* Exercise brief: Give the count of lines in the records below that contain "memberDao", with no other words.

[Dataset entries]

+++

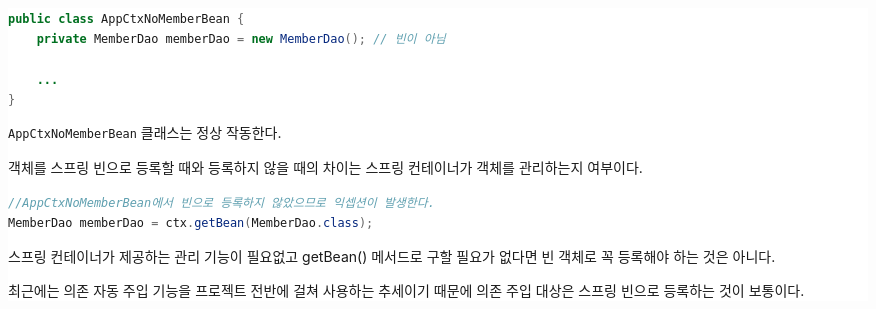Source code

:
 ```java
public class AppCtxNoMemberBean {
    private MemberDao memberDao = new MemberDao(); // 빈이 아님

    ...
}
```

`AppCtxNoMemberBean` 클래스는 정상 작동한다.

객체를 스프링 빈으로 등록할 때와 등록하지 않을 때의 차이는 스프링 컨테이너가 객체를 관리하는지 여부이다.

```java
//AppCtxNoMemberBean에서 빈으로 등록하지 않았으므로 익셉션이 발생한다.
MemberDao memberDao = ctx.getBean(MemberDao.class);
```

스프링 컨테이너가 제공하는 관리 기능이 필요없고 getBean() 메서드로 구할 필요가 없다면 빈 객체로 꼭 등록해야 하는 것은 아니다.

최근에는 의존 자동 주입 기능을 프로젝트 전반에 걸쳐 사용하는 추세이기 때문에 의존 주입 대상은 스프링 빈으로 등록하는 것이 보통이다.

+++

* Answer for the task: 2